En plus d'Airparif, de nombreuses Aasqa (Associations agréées de surveillance de la qualité de l'air) ont souhaité faire réaliser leurs analyses par le Lasair : Lig'air (région Centre), Atmosf'air (Bourgogne), Airnormand (Haute Normandie), Airbreizh (Bretagne), Air Pays–de-la-Loire, Atmo Auvergne, et Atmo Nord-Pas-de-Calais. Ainsi, le laboratoire est amené à réaliser chaque année plus de 7000 analyses d'échantillons de BTEX, aldéhydes et NO2 prélevés dans l'air par des capteurs passifs et actifs.

L'objectif permanent de garantir des résultats de qualité et de satisfaire les clients a amené le Lasair à se faire auditer par le Cofrac. Le laboratoire est accrédité depuis juin 2010 pour l'analyse du benzène. Le champ d'accréditation est précisément défini dans la rubrique Qualité, section essais.

L'incertitude associée à la masse de benzène a été déterminée selon le guide pratique FD X 43-070-3, le calcul est revu chaque année. Actuellement pour les tubes passifs : pour une masse de benzène de 550 ng, l'incertitude élargie de l'analyse est de plus ou moins 56ng soit 10,1%. Pour les tubes actifs : pour une masse de benzène de 250 ng, l'incertitude élargie de l'analyse est de plus ou moins 33ng soit 13,1%.

Des essais inter-laboratoires sont entrepris chaque année par le laboratoire de chimie aussi bien avec des partenaires nationaux qu'internationaux. Des échanges techniques réguliers avec les autres Aasqa permettent de répondre aux attentes de chacun et de définir les orientations du laboratoire.

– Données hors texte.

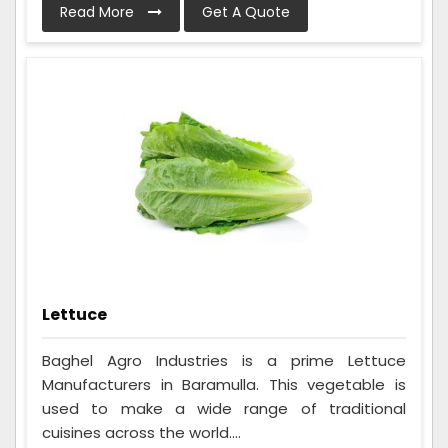
Read More
Get A Quote
Lettuce
Baghel Agro Industries is a prime Lettuce
Manufacturers in Baramulla. This vegetable is
used to make a wide range of traditional
cuisines across the world....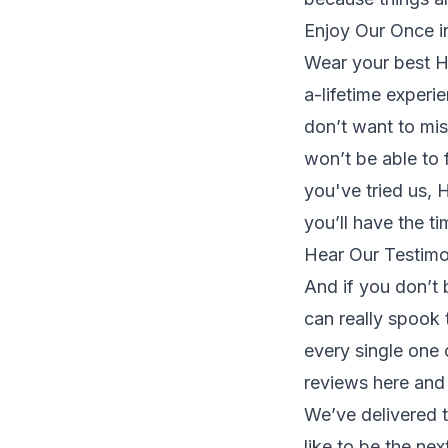
Enjoy Our Once i
Wear your best H
a-lifetime experi
don’t want to mis
won’t be able to f
you've tried us,
you’ll have the ti
Hear Our Testimo
And if you don’t 
can really spook 
every single one
reviews
here
and 
We’ve delivered 
like to be the ne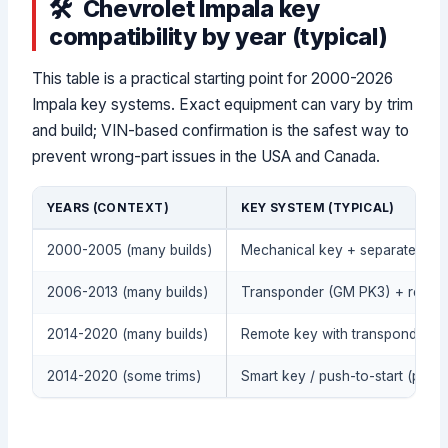
Chevrolet Impala key
compatibility by year (typical)
This table is a practical starting point for 2000-2026
Impala key systems. Exact equipment can vary by trim
and build; VIN-based confirmation is the safest way to
prevent wrong-part issues in the USA and Canada.
YEARS (CONTEXT)
KEY SYSTEM (TYPICAL)
2000-2005 (many builds)
Mechanical key + separate remot
2006-2013 (many builds)
Transponder (GM PK3) + remote
2014-2020 (many builds)
Remote key with transponder (
2014-2020 (some trims)
Smart key / push-to-start (proxi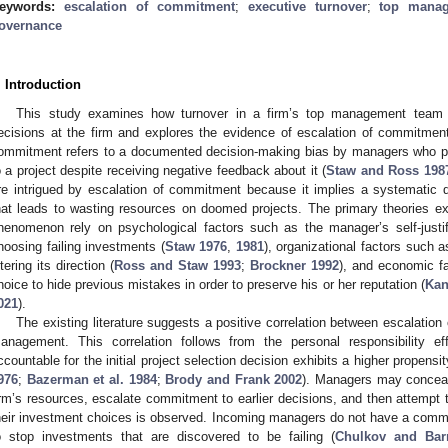
eywords:
escalation of commitment
;
executive turnover
;
top mana
overnance
. Introduction
This study examines how turnover in a firm’s top management team (
ecisions at the firm and explores the evidence of escalation of commitm
ommitment refers to a documented decision-making bias by managers who pers
o a project despite receiving negative feedback about it (
Staw and Ross 198
re intrigued by escalation of commitment because it implies a systematic d
hat leads to wasting resources on doomed projects. The primary theories e
henomenon rely on psychological factors such as the manager’s self-justific
hoosing failing investments (
Staw 1976
,
1981
), organizational factors such a
ltering its direction (
Ross and Staw 1993
;
Brockner 1992
), and economic f
hoice to hide previous mistakes in order to preserve his or her reputation (
Kan
021
).
The existing literature suggests a positive correlation between escalation
anagement. This correlation follows from the personal responsibility e
ccountable for the initial project selection decision exhibits a higher propensi
976
;
Bazerman et al. 1984
;
Brody and Frank 2002
). Managers may conceal 
irm’s resources, escalate commitment to earlier decisions, and then attempt 
heir investment choices is observed. Incoming managers do not have a commit
o stop investments that are discovered to be failing (
Chulkov and Bar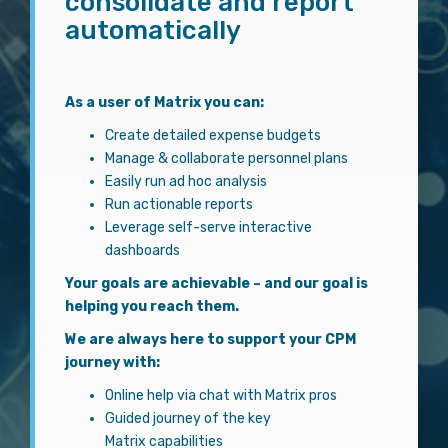
consolidate and report
automatically
As a user of Matrix you can:
Create detailed expense budgets
Manage & collaborate personnel plans
Easily run ad hoc analysis
Run actionable reports
Leverage self-serve interactive
dashboards
Your goals are achievable – and our goal is
helping you reach them.
We are always here to support your CPM
journey with:
Online help via chat with Matrix pros
Guided journey of the key
Matrix capabilities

Le laboratoire de chimie ne se limite pas uniquement aux analyses, la logistique des campagnes de mesures par prélèvements passifs est également assurée par le personnel de ce service. Par exemple, la campagne autour du Duplex A86 en 2010 a représenté plus de 170 sites à gérer pendant 6 semaines, ainsi que l'analyse ensuite des 1000 capteurs de BTEX et des 500 capteurs de NO2. Cette gestion interne est également un atout majeur pour maîtriser au mieux les prélèvements sur terrain et exploiter les résultats qui en découlent.

Vue générale du laboratoire de chimie

Le laboratoire de chimie d'Airparif

  • Une analyse interne ou externe selon les polluants

Le laboratoire de chimie d'Airparif réalise les analyses suivantes :

  • Les BTEX (benzène, toluène, éthylbenzène et xylènes) prélevés par capteurs passifs ou actifs sur une période allant de 7 à 14 jours, ainsi que le benzène sur courte période (12h à 24h).
  • Le NO2 prélevé par capteurs passifs sur une période allant de 12h à 14 jours.
  • Les aldéhydes (formaldéhyde, acétaldéhyde, acroléine, propanal, butanal, benzaldéhyde, isopentanal, pentanal, hexanal) prélevés par capteurs passifs sur une période allant de 12h à 7 jours, essentiellement présents dans l'air intérieur.

D'autres polluants nécessitent des analyses par des laboratoires externes :

  • Les métaux sont analysés par un laboratoire accrédité pour la pratique de la norme EN14902 (minéralisation et dosage par ICP/MS (spectrométrie de masse couplée à un plasma inductif).
  • Les HAP sont analysés par le laboratoire d'Hygiène de la Ville de Paris (LHVP) par séparation chromatographique liquide haute performance (HPLC) puis dosage par fluorescence UV.
  • Les pesticides et dioxines sont analysés par un laboratoire ayant une expérience importante de ce type d'analyse dans l'environnement.